* Text segment *
━━━━━━━━━━━━━━━━━━━━━━━━━━━━━━
# Amazon Bandit Experiment
Test contrastive vs reconstruction embeddings on real Amazon product data

In [None]:
import sys
sys.path.insert(0, '..')

import numpy as np
import torch
from tqdm import tqdm
import matplotlib.pyplot as plt

from src.embeddings import get_extractor
from src.models import LinearContextualBandit, SimpleNeuralBandit
from src.datasets import AmazonDataset

## 1. Load Amazon Data

In [None]:
# Download real Amazon Electronics data (streams, stops at n_items_per_category)
# Default: 3 categories x 3333 items = ~10K total items
dataset = AmazonDataset(
    categories=['Electronics'],  # Start with one category
    n_items_per_category=3000,
    cache_dir='../data/amazon'
)
print(f"Loaded {len(dataset)} items")

# Get text for embeddings
texts = dataset.get_item_texts()
━━━━━━━━━━━━━━━━━━━━━━━━━━━━━━
* Data *
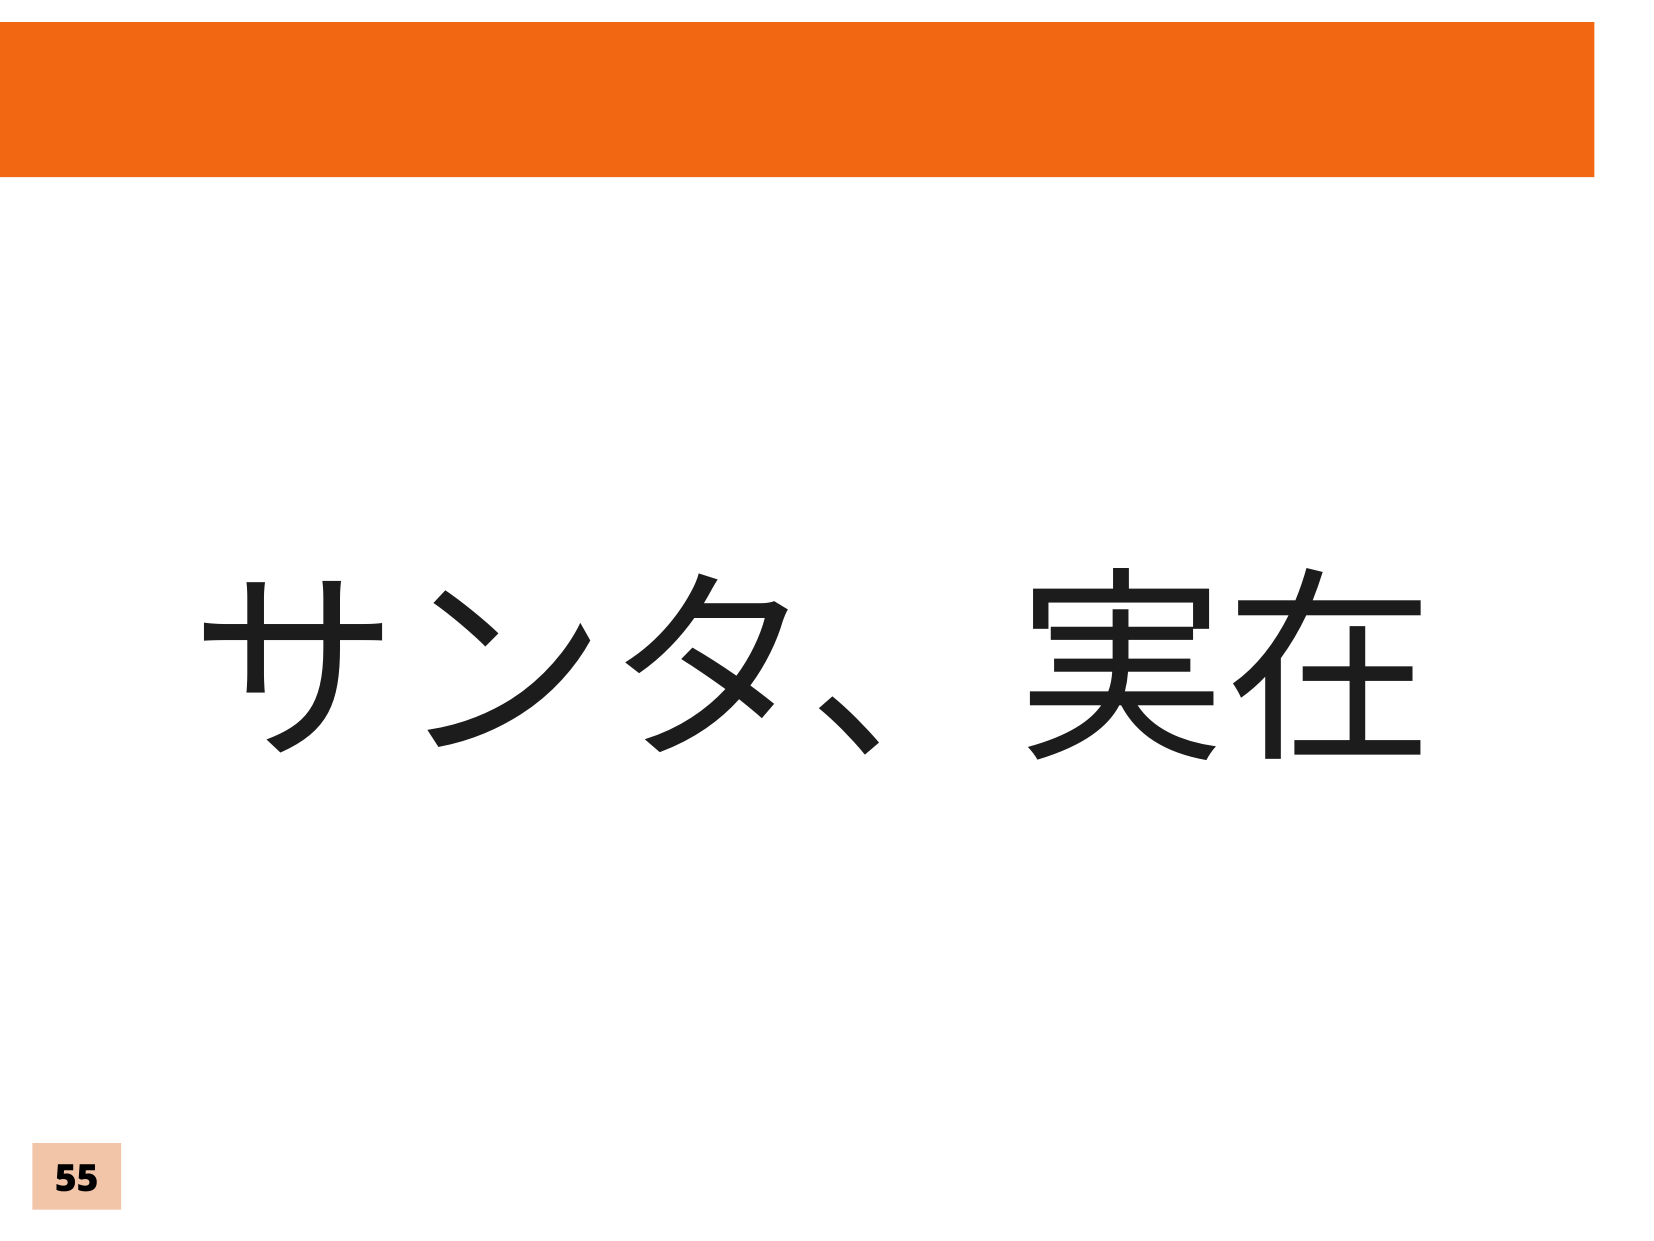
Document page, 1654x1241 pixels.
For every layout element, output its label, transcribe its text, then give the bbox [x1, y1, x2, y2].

list サンタ、実在 [59, 201, 1565, 1105]
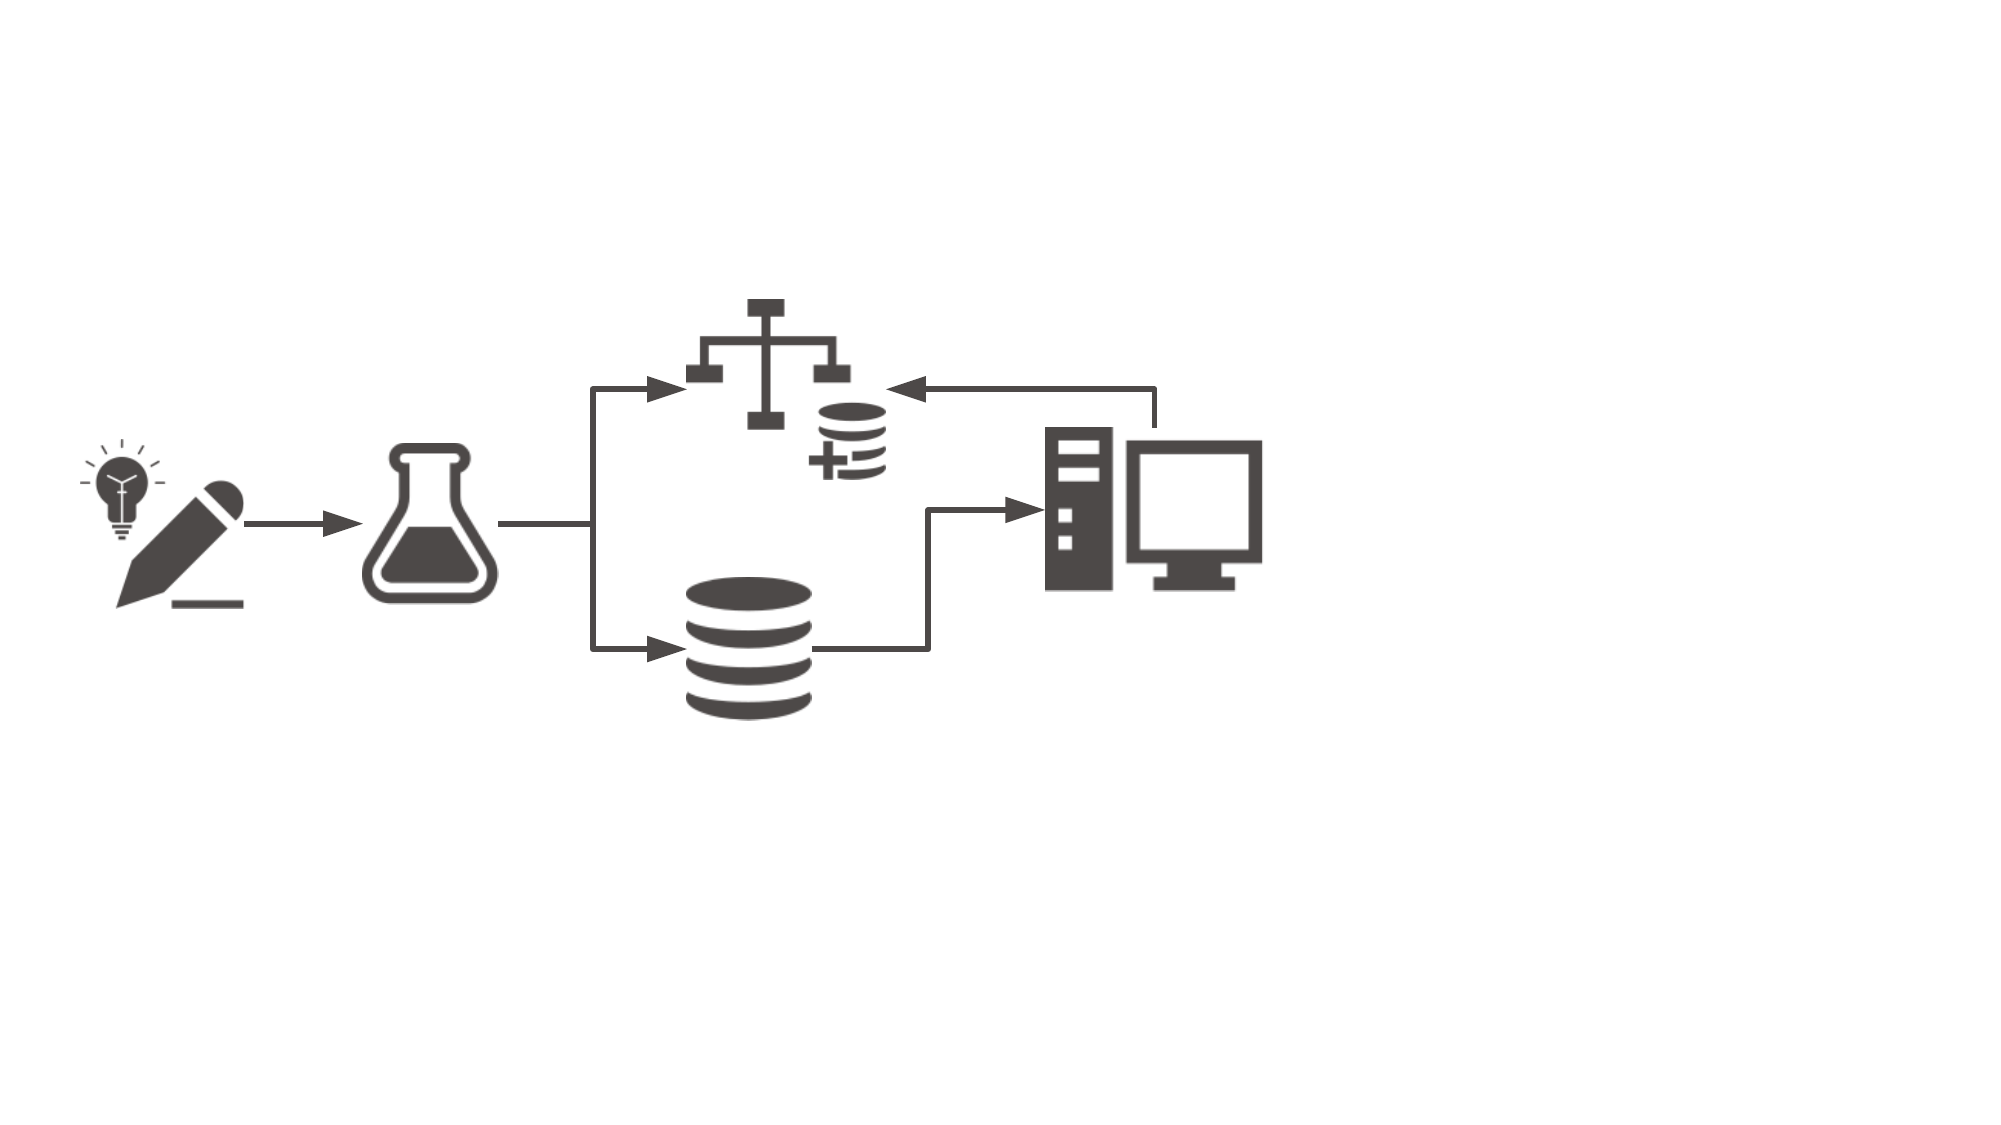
━━━━━━━━━━━━━━━━━━━━━━━━━━━━━━
* Short exercise 1 *
Which product category does the Amazon bandit experiment notebook load data from?
* Short exercise 2 *
Pick up the Amazon bandit experiment notebook after its last line and continue it.

* Task answer 1 *
Electronics

* Task answer 2 *
print(f"Sample: {texts[0][:200]}...")

## 2. Compute Embeddings

In [None]:
# Contrastive (expected to work well)
simcse = get_extractor('simcse')
simcse_embs = simcse.encode(texts)
print(f"SimCSE embeddings: {simcse_embs.shape}")

# Reconstruction-based (expected to struggle)
bert = get_extractor('bert')
bert_embs = bert.encode(texts)
print(f"BERT embeddings: {bert_embs.shape}")

## 3. Compute Effective Dimension

In [None]:
from src.analysis.eigenvalues import compute_eigenvalues, compute_effective_dimension

bert_eigs = compute_eigenvalues(bert_embs)
simcse_eigs = compute_eigenvalues(simcse_embs)

bert_deff = compute_effective_dimension(bert_eigs)
simcse_deff = compute_effective_dimension(simcse_eigs)

print(f"BERT d_eff: {bert_deff:.1f}")
print(f"SimCSE d_eff: {simcse_deff:.1f}")

## 4. Run Bandit Experiment

In [None]:
def run_bandit_experiment(embeddings, dataset, n_rounds=5000, n_candidates=500, seed=42):
    """
    Run Thompson Sampling bandit with given embeddings.
    
    Key design choices for valid regret measurement:
    - User preference is a random embedding direction (tests embedding geometry)
    - Reward depends on embedding similarity (directly tests hypothesis)
    - Regret computed using EXPECTED rewards (not stochastic samples)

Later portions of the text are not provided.